Obama also echoed Warnock's closing campaign pitch, which has largely revolved around what Warnock called a contrast in character -- rather than just politics -- between him and Walker. (Walker, in turn, has said Warnock has controversies of his own and said Warnock doesn't believe in "redemption.")
"You deserve a senator you can be proud of. Somebody who will talk straight to you. Somebody who will fight for you. Somebody who has garnered respect in Washington. Somebody like Rev. Warnock, who has been doing it," Obama said.
Giving a midterm report card, Obama celebrated that many election deniers had lost.
"You may be feeling pretty good, because a few weeks ago people turned out to vote. And as a result, Democrats still have control of the Senate. And because of some of other concerted efforts, in a lot of important states, many of the most egregious, potentially dangerous and -- let's face it -- somewhat crazy folks, election deniers, got beat. That's the good news," he said. "It turns out that most Americans prefer leaders who want to bring people together, to solve real problems as opposed to conspiracy theorists and fear mongers.
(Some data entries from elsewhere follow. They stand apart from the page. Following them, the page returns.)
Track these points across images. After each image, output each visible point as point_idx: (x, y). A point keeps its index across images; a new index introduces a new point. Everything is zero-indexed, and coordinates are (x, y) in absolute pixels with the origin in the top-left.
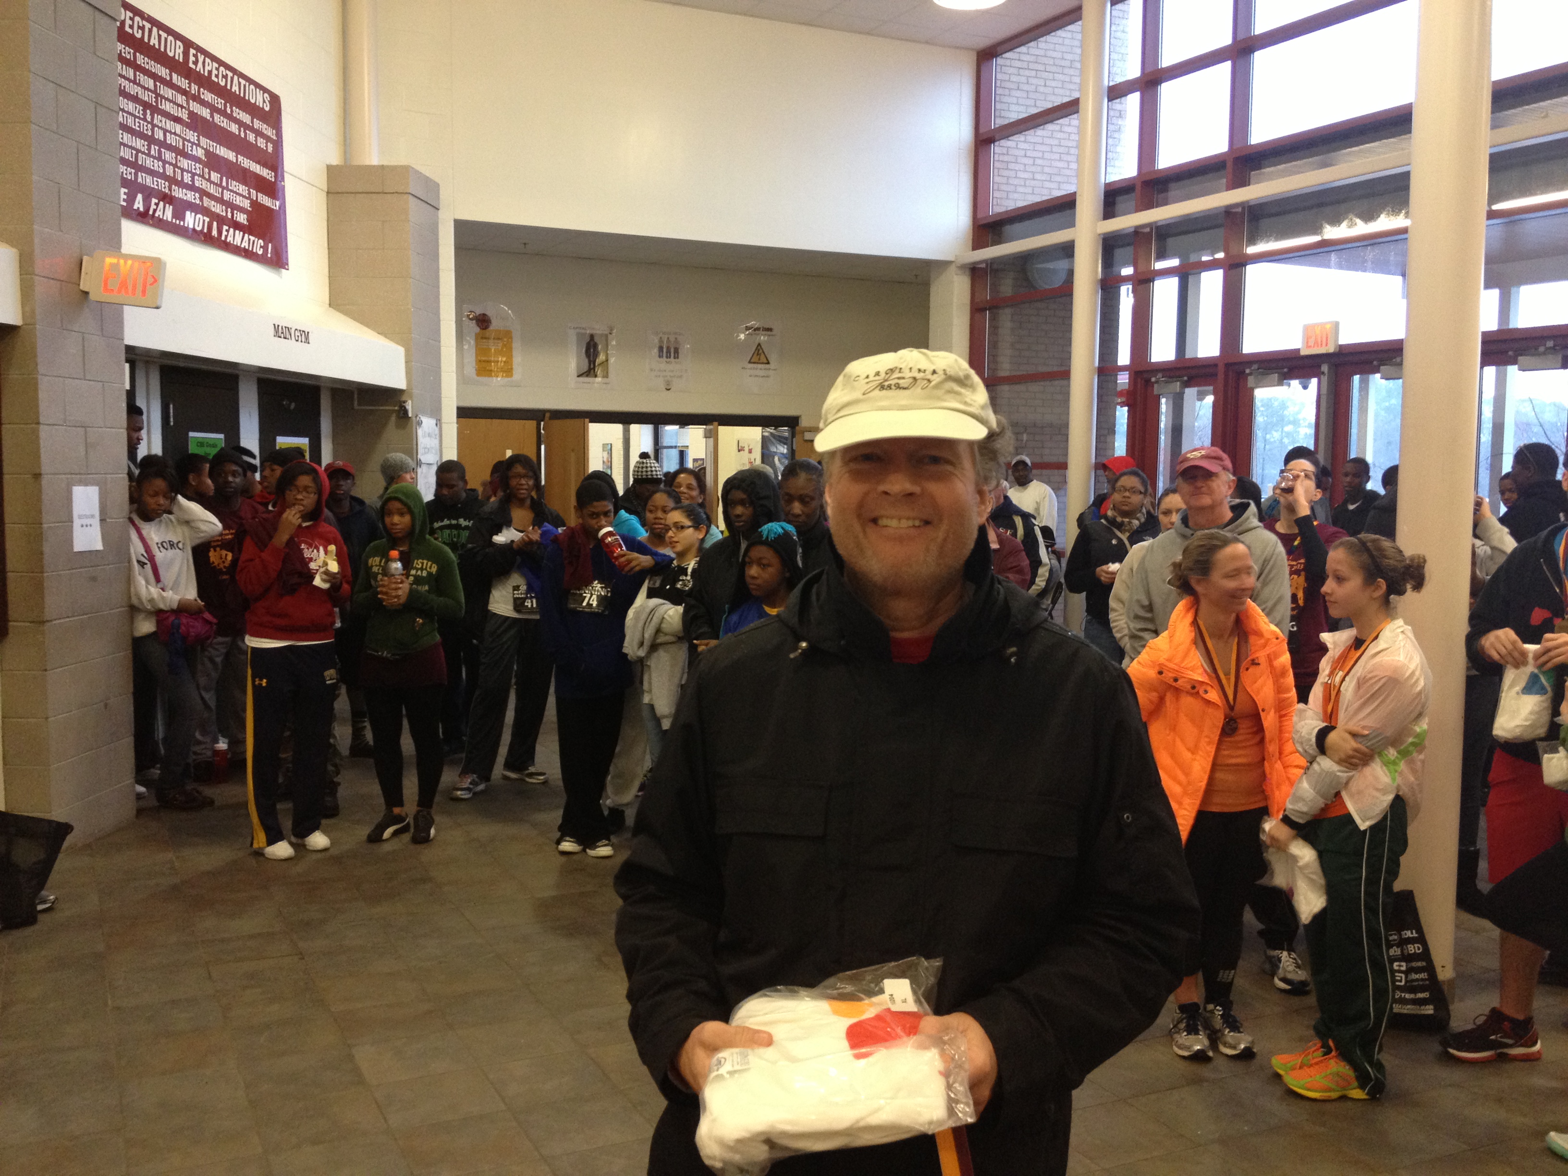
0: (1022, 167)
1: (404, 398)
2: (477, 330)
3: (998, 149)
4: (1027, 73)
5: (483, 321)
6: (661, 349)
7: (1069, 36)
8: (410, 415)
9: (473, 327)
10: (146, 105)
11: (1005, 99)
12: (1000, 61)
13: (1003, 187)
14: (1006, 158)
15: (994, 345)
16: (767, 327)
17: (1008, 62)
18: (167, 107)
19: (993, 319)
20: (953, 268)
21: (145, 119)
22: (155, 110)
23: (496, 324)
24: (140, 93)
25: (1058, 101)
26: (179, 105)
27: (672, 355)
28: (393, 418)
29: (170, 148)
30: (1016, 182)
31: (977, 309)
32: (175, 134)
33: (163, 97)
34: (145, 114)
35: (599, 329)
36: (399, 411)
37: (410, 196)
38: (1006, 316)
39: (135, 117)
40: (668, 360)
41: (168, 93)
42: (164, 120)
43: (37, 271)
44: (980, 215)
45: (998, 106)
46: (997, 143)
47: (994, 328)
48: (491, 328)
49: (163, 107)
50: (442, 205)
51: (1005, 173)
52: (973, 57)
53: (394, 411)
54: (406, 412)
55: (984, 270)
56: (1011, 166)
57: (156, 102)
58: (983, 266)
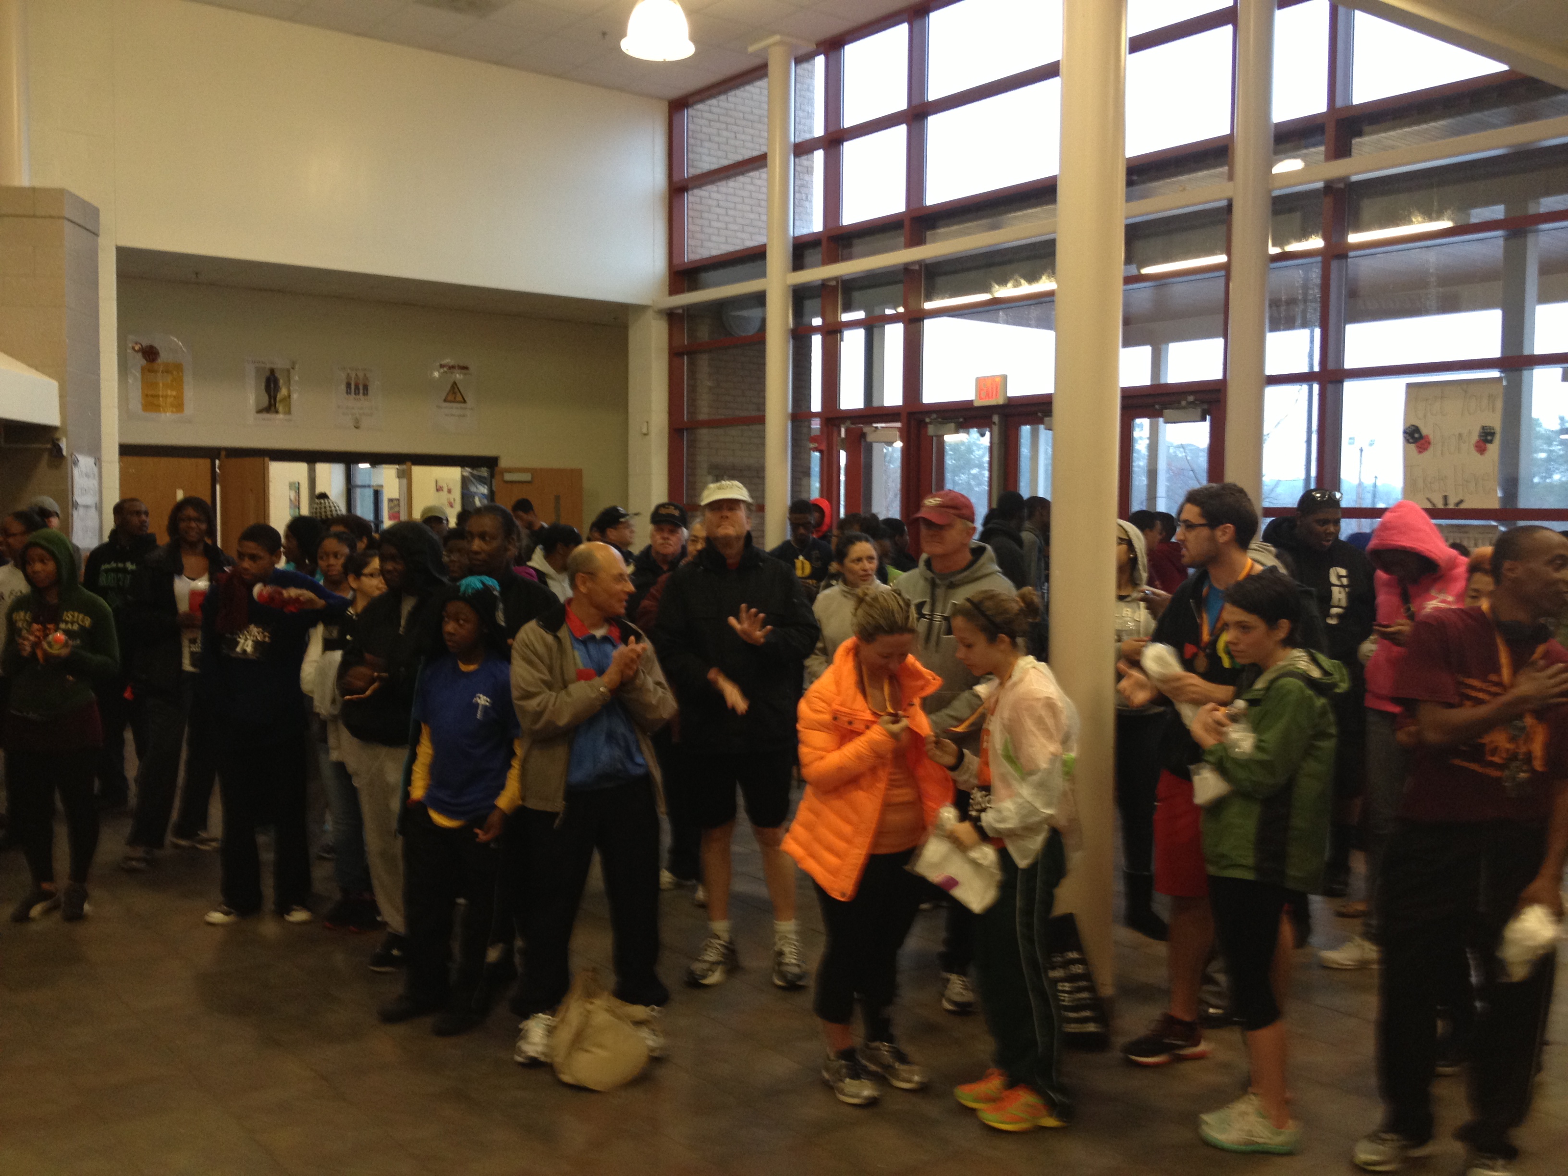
0: (715, 217)
1: (57, 435)
2: (143, 362)
3: (691, 198)
4: (718, 125)
5: (150, 354)
6: (348, 385)
7: (756, 91)
8: (65, 453)
9: (140, 361)
11: (700, 150)
12: (691, 111)
13: (698, 236)
14: (699, 207)
15: (693, 389)
16: (462, 364)
17: (699, 114)
19: (692, 364)
20: (650, 314)
23: (164, 357)
25: (747, 154)
27: (361, 391)
28: (46, 457)
30: (710, 231)
31: (675, 354)
35: (280, 363)
36: (54, 452)
37: (66, 222)
38: (704, 362)
40: (358, 397)
44: (676, 262)
45: (691, 156)
46: (690, 192)
47: (692, 373)
48: (159, 361)
50: (102, 231)
51: (699, 221)
52: (664, 107)
53: (48, 448)
54: (60, 450)
55: (680, 317)
56: (705, 215)
58: (680, 311)
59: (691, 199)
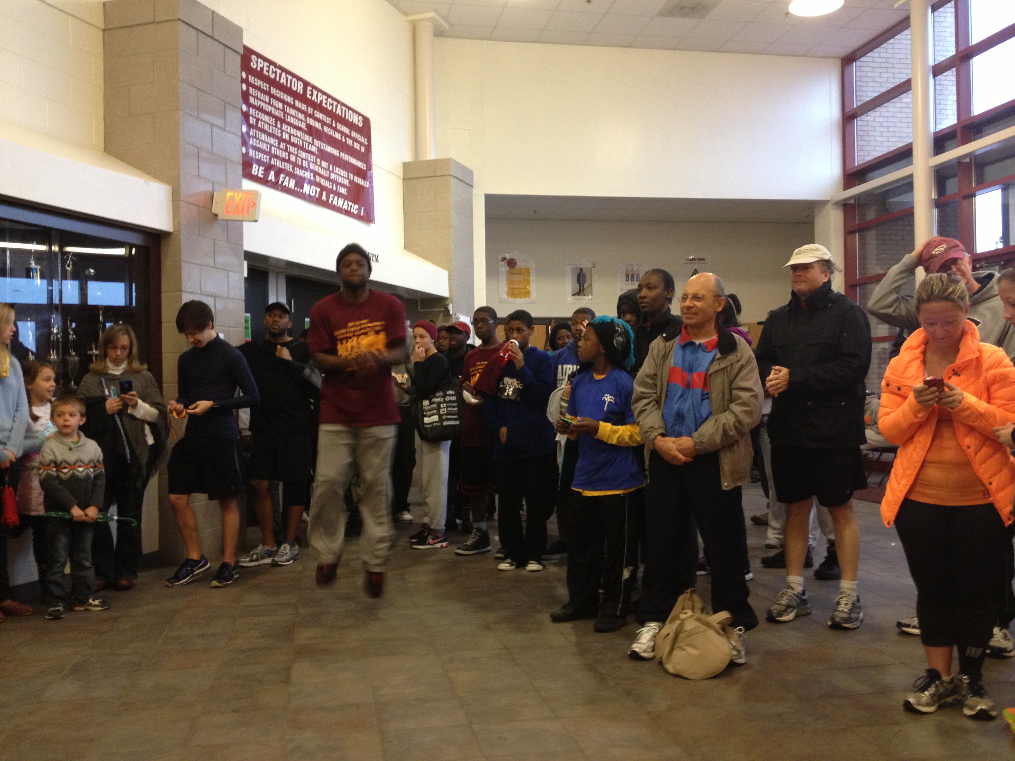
0: (879, 134)
1: (447, 303)
2: (508, 268)
4: (880, 70)
5: (511, 263)
6: (627, 276)
7: (903, 39)
8: (451, 313)
9: (504, 268)
10: (277, 119)
11: (865, 89)
12: (858, 63)
13: (866, 148)
14: (865, 128)
15: (863, 257)
16: (701, 257)
17: (865, 64)
18: (292, 120)
19: (862, 239)
20: (829, 206)
21: (276, 126)
22: (283, 121)
23: (520, 264)
24: (273, 111)
25: (897, 82)
26: (299, 120)
28: (441, 316)
29: (294, 145)
30: (875, 144)
31: (849, 232)
32: (297, 136)
33: (288, 114)
34: (276, 123)
35: (585, 264)
36: (444, 311)
37: (452, 178)
38: (872, 236)
39: (270, 125)
41: (293, 112)
42: (289, 128)
43: (182, 199)
44: (848, 167)
45: (859, 94)
46: (859, 118)
47: (863, 246)
48: (516, 267)
49: (289, 120)
50: (475, 185)
51: (867, 138)
52: (838, 63)
53: (441, 311)
54: (448, 311)
55: (853, 206)
56: (871, 133)
57: (284, 116)
58: (852, 201)
59: (859, 123)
That makes me somewhat optimistic. It's good to know that folks would prefer normal to lunatics."
When Warnock took the stage ahead of Obama on Thursday, he emphasized a common throughline in his campaign: "This is about character and competence."
"We have political differences, that's part of what makes this country a great country. But let me tell you: In my race, this is not about Republican and Democrat. This is not about right and left. This is about the difference between right and wrong," he said.
"I believe in my soul that Georgia knows that Georgia is better than Herschel Walker," he said.
"I don't mind giving credit where credit is due: Herschel Walker was an amazing athlete," he said of the University of Georgia football legend. Warnock added, "He was an amazing running back, and come next Tuesday we're gonna send him running back to Texas."
Talking about how he fought for Saturday voting, Warnock told the crowd that the record-breaking turnout in the runoff so far had "inspired" him but for supporters not to become complacent.
"I don't want us to be lulled to sleep," he said.